Factors for the employer to consider
When an employer is faced with a case of misconduct and has to decide whether it should be classed as gross misconduct or not, they need to take three factors into account:
Firstly, to be classed as gross misconduct, the behaviour must be so serious that it would be unreasonable to expect the employer to continue to employ the person in question. It must be a fundamental breach, which means it goes right to the heart of the employment contract.
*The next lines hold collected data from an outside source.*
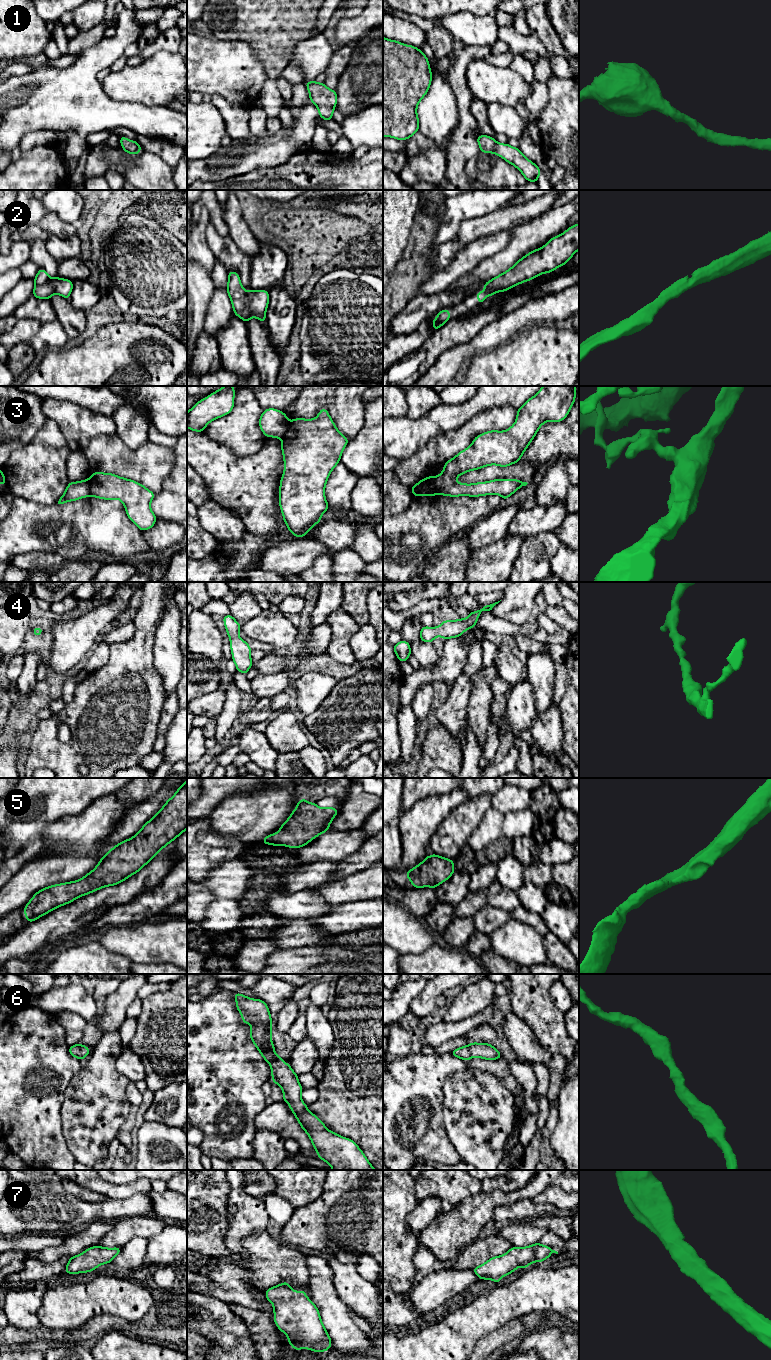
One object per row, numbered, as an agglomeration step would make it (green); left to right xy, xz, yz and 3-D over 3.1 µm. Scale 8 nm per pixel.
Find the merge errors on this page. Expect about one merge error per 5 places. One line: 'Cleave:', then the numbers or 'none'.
Cleave: 3

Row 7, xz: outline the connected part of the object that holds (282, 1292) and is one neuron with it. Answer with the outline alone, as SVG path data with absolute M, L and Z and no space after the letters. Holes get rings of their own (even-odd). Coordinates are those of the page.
M283 1282L265 1291L266 1299L274 1305L276 1326L287 1335L293 1350L328 1351L332 1341L319 1310L305 1291L296 1292L289 1286L289 1282Z

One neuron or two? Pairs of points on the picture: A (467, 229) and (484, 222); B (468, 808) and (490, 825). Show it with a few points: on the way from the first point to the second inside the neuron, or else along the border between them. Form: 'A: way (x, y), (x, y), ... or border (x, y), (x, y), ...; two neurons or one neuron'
A: way (471, 229), (477, 229), (480, 226); one neuron
B: border (491, 806), (469, 839); two neurons

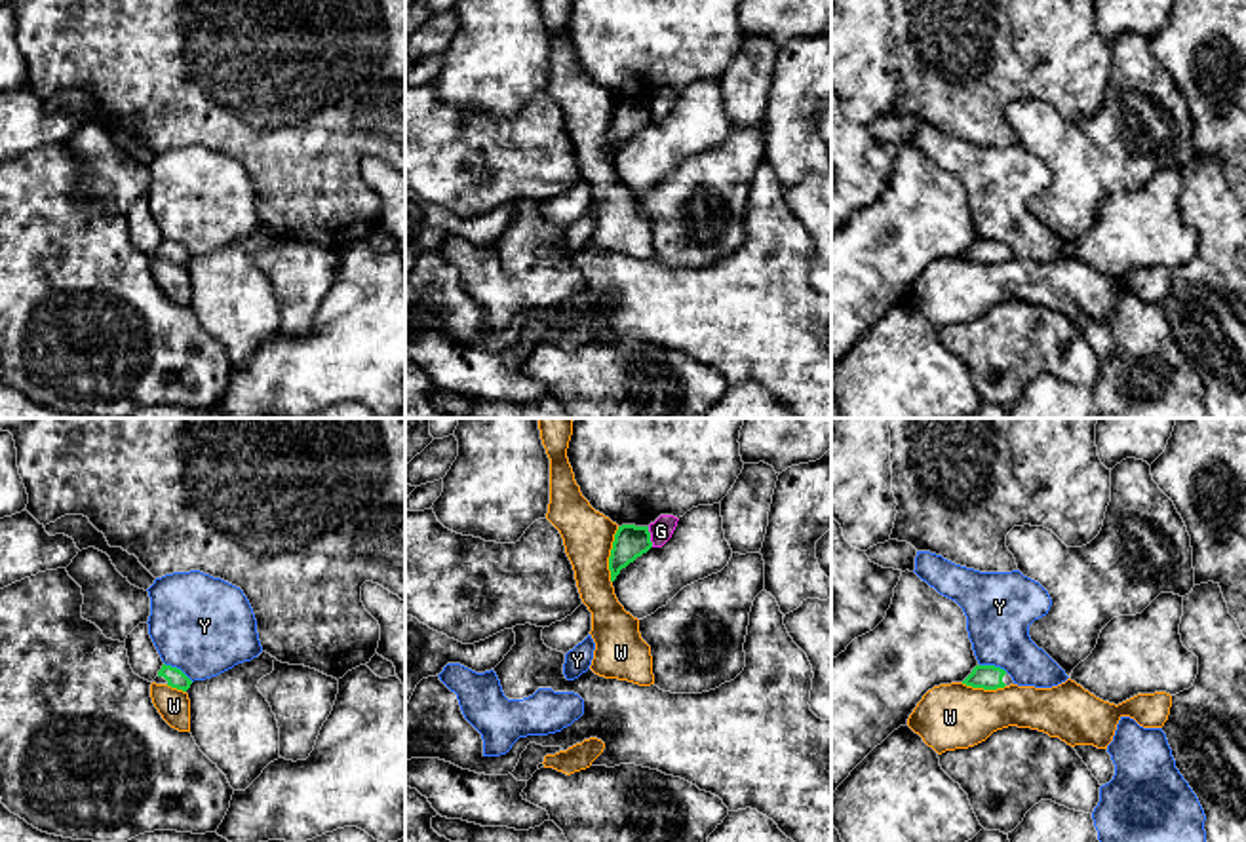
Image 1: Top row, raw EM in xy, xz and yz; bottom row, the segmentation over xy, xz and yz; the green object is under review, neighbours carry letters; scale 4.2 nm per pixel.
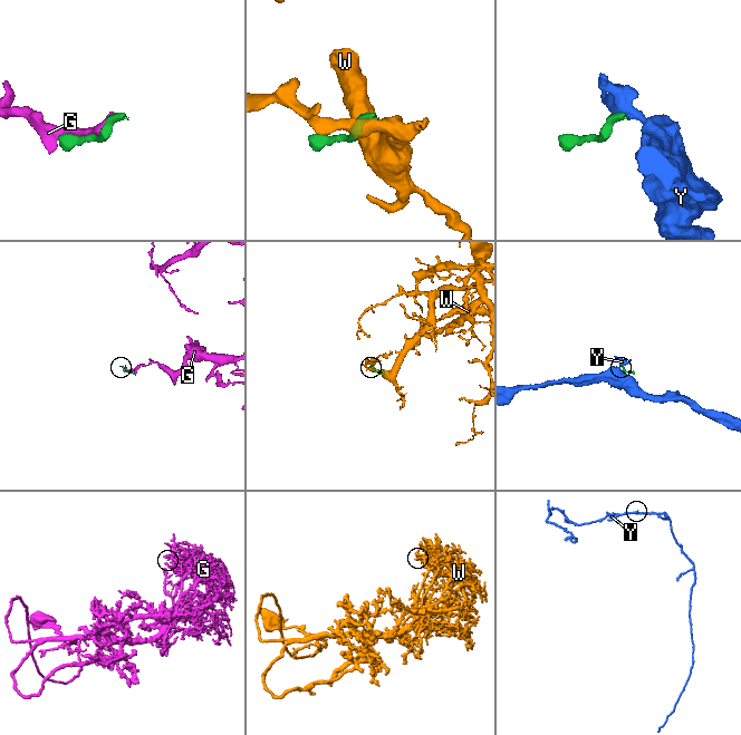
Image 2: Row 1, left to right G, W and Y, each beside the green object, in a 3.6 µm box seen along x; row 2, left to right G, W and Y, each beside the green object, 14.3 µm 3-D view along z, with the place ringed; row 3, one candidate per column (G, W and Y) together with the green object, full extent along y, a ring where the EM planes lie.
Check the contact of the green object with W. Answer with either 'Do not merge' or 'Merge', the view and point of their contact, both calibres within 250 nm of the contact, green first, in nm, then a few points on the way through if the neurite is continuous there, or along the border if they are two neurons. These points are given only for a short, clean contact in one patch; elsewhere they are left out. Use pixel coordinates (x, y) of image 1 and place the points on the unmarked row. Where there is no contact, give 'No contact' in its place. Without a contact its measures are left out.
Do not merge. Touches green at xz (611, 130). Thickness 140 nm (green) against 220 nm. Boundary: xz (619, 101), (609, 132), (611, 156)

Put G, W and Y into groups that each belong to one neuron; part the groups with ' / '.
G / W / Y

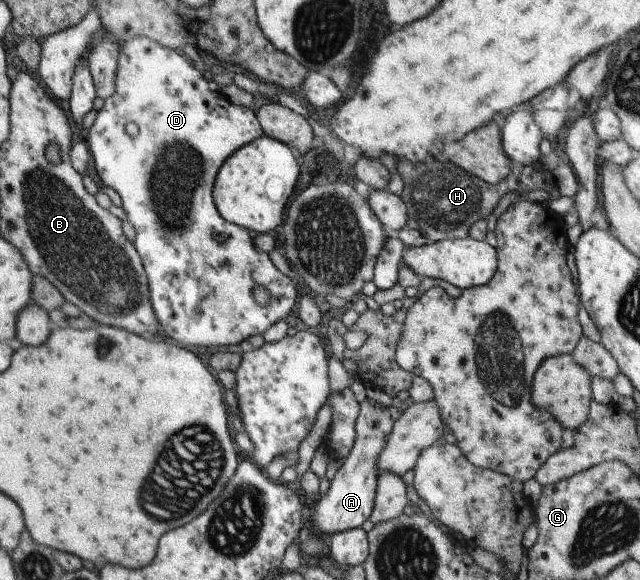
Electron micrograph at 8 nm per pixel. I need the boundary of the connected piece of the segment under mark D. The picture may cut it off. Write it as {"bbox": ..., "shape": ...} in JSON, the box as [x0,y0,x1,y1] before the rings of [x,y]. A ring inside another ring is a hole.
{"bbox":[87,36,298,346],"shape":[[[138,36],[138,38],[129,38],[121,43],[121,51],[118,63],[118,80],[116,80],[116,92],[110,98],[105,99],[104,106],[98,112],[98,116],[90,128],[87,141],[97,174],[104,186],[114,189],[121,197],[121,207],[127,213],[129,222],[133,225],[136,232],[135,245],[140,253],[143,262],[147,266],[148,282],[151,284],[152,306],[155,307],[156,315],[160,318],[160,326],[170,338],[180,342],[182,346],[230,346],[232,344],[241,344],[242,341],[264,334],[272,324],[285,320],[286,316],[296,308],[296,296],[298,288],[294,280],[285,276],[272,264],[267,252],[254,246],[254,238],[250,234],[251,230],[232,224],[220,214],[219,207],[214,202],[214,180],[219,176],[220,169],[224,163],[237,151],[243,149],[246,145],[258,140],[265,135],[263,126],[260,124],[259,115],[254,109],[237,105],[231,102],[229,97],[221,90],[218,90],[207,73],[200,72],[188,56],[180,50],[164,46],[158,41]],[[128,122],[136,122],[140,129],[137,137],[130,136],[126,130]],[[256,288],[264,288],[268,292],[268,303],[260,304],[256,300]]]}

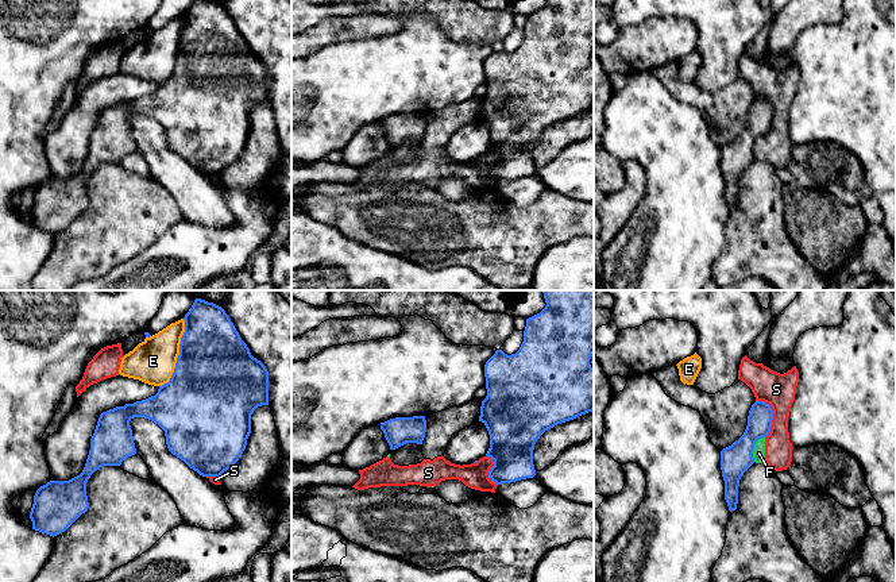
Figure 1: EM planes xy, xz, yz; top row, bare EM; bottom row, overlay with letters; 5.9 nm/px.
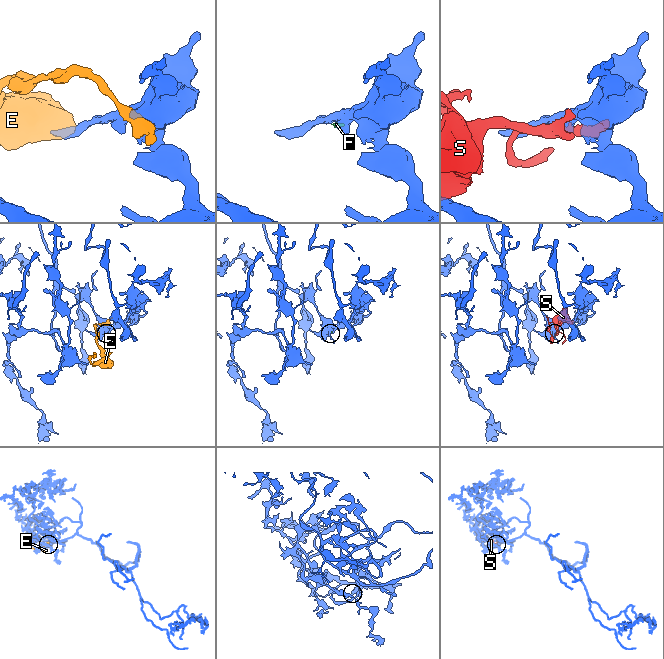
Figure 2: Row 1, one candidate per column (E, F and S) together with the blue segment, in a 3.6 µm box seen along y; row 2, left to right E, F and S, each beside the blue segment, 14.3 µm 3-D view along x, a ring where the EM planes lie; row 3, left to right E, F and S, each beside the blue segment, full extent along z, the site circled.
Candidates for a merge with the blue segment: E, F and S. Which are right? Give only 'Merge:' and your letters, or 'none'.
Merge: none

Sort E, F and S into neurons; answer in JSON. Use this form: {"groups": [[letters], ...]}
{"groups": [["E"], ["F", "S"]]}

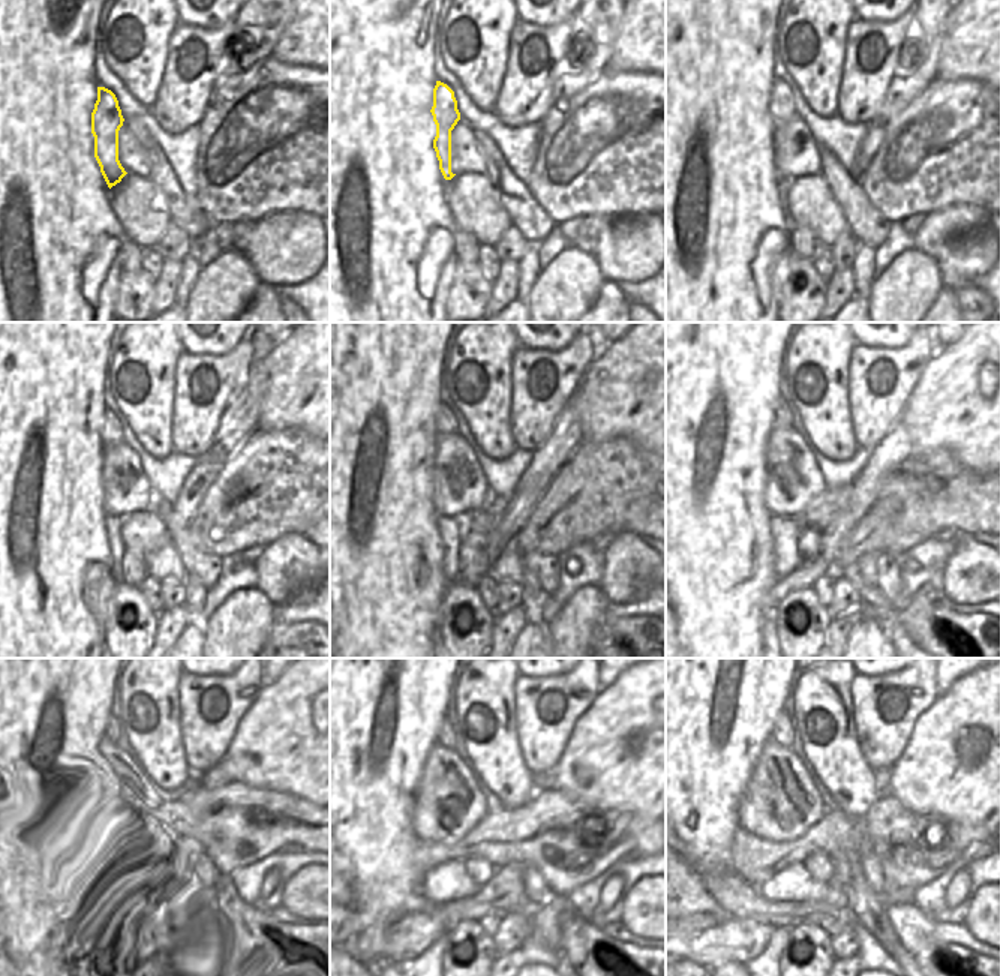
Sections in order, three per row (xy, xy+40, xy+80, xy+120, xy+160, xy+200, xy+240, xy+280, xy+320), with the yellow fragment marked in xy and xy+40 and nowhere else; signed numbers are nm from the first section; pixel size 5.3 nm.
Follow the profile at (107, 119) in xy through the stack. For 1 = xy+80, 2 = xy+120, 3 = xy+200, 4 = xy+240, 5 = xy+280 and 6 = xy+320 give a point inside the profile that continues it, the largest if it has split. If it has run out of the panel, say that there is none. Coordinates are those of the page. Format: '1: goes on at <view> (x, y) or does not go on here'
1: goes on at xy+80 (781, 110)
2: goes on at xy+120 (111, 435)
3: goes on at xy+200 (781, 419)
4: goes on at xy+240 (105, 748)
5: goes on at xy+280 (446, 736)
6: goes on at xy+320 (783, 729)

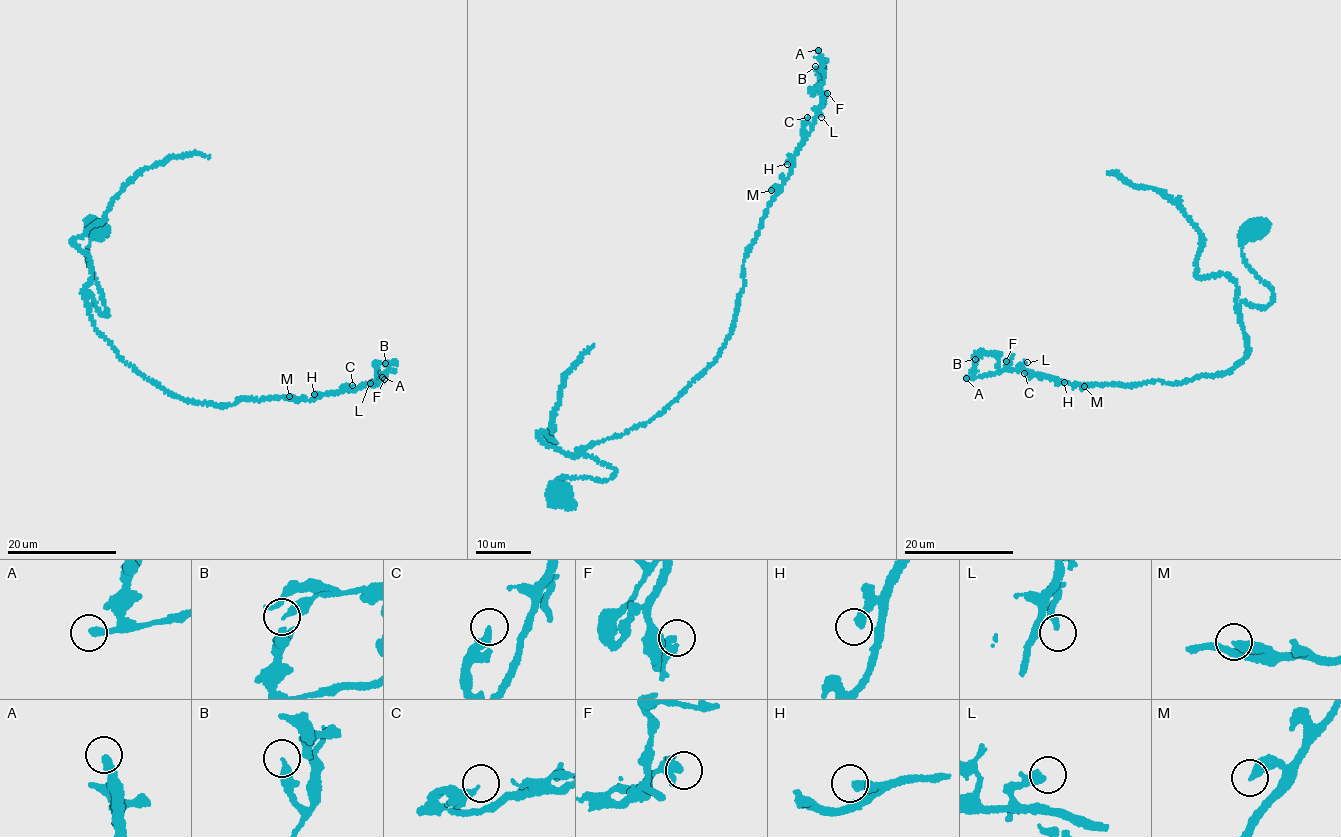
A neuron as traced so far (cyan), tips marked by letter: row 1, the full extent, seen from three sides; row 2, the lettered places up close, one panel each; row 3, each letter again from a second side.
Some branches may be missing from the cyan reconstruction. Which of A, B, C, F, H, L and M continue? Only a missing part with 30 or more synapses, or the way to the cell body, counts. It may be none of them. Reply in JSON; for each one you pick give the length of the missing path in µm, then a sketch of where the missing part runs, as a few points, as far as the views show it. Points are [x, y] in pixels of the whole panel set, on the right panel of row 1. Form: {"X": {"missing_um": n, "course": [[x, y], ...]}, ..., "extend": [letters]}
{"A": {"missing_um": 250}, "extend": ["A"]}

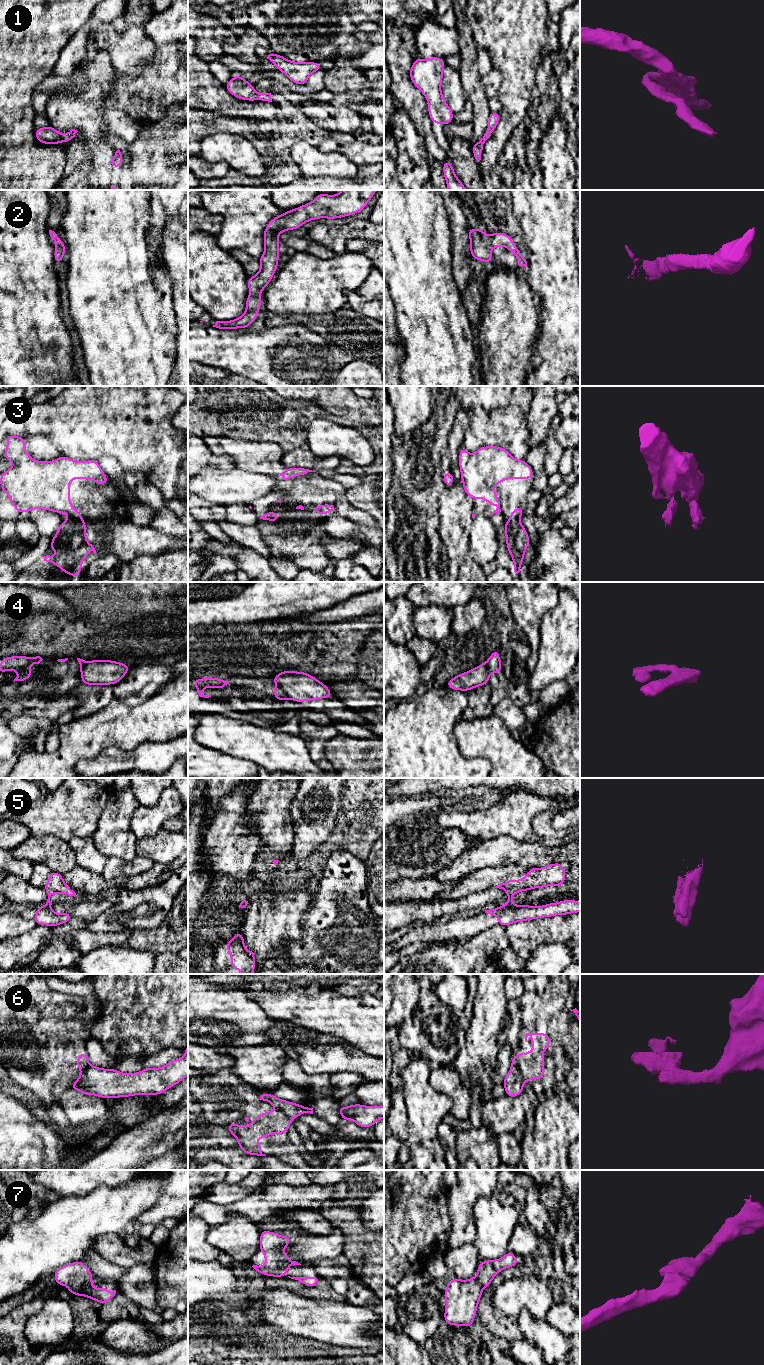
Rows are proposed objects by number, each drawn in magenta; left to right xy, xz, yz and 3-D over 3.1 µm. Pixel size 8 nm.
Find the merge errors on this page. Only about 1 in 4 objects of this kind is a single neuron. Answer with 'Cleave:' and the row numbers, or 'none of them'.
Cleave: 3, 4, 5, 6

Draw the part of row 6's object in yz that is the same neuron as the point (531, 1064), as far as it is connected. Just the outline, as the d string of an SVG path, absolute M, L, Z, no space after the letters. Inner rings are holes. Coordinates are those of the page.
M526 1033L525 1042L527 1042L527 1037L532 1038L532 1048L533 1051L527 1053L518 1053L515 1057L511 1058L512 1066L516 1066L520 1069L524 1082L531 1079L544 1079L544 1052L543 1049L550 1049L550 1035L548 1033Z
This will entitle the employer to dismiss with immediate effect.
Secondly, the behaviour must be both a deliberate and wilful breach of the employment contract, or it must be so serious that it amounts to gross negligence – a grave failure to display the skill and care that would be expected of a person of that grade and experience.
Thirdly, there may not necessarily have been one single act that could, by itself, be classed as gross misconduct but a pattern of behaviour that has gone on for long enough and been sufficiently serious to undermine the relationship of trust and confidence between the employer and employee and therefore could be said to amount to gross misconduct.
What should employers do?
An employer needs to think about what acts and behaviour it feels would amount to gross misconduct, considering what has been covered above, and taking into account the idiosyncrasies of the industry in which it operates. These should then be included in the employment contract or employee handbook as examples of gross misconduct, with the caveat that the list is non-exhaustive.
It is worth bearing in mind, however, that just because a particular action is included in a list of those classed as gross misconduct, it does not necessarily mean it will be accepted as such if the case goes to an employment tribunal. It may make it more likely that the tribunal will find the dismissal fair, but by no means certain.
Tribunal cases in the past have shown that a breach of the policy may not necessarily count as gross misconduct just because that is what the policy says; the employee may not, for example, have committed the action deliberately or it may not have been sufficient to count as gross negligence.
In order for a dismissal to be regarded as fair, the employer must demonstrate that:
the employer genuinely believed that the employee had committed the misconduct;
the employer had reasonable grounds for believing this;
in reaching that conclusion, the employer carried out a reasonable investigation; and
the outcome was within what the employment tribunal considers the band of reasonable responses. If, in the Tribunal’s view, no reasonable employer in the circumstances would have dismissed the employee, the dismissal will be considered unfair.
It is very important to ensure that all the steps of the disciplinary process are carried out and that these are documented so that they can be produced as evidence if the employee challenges the outcome of the process through the employment tribunal.
The ACAS Code of Practice on Disciplinary and Grievance Procedures: https://www.acas.org.uk/acas-code-of-practice-for-disciplinary-and-grievance-procedures/html has more on the disciplinary process and the definition of gross misconduct.
It is important to pay attention to this passage:
“A failure to follow the Code does not, in itself, make a person or organisation liable to proceedings. However, employment tribunals will take the Code into account when considering relevant cases. Tribunals will also be able to adjust any awards made in relevant cases by up to 25% for unreasonable failure to comply with any provision of the Code. This means that if the tribunal feels that an employer has unreasonably failed to follow the guidance set out in the Code, they can increase any award they have made by up to 25%. Conversely, if they feel an employee has unreasonably failed to follow the guidance set out in the Code, they can reduce any award they have made by up to 25%.”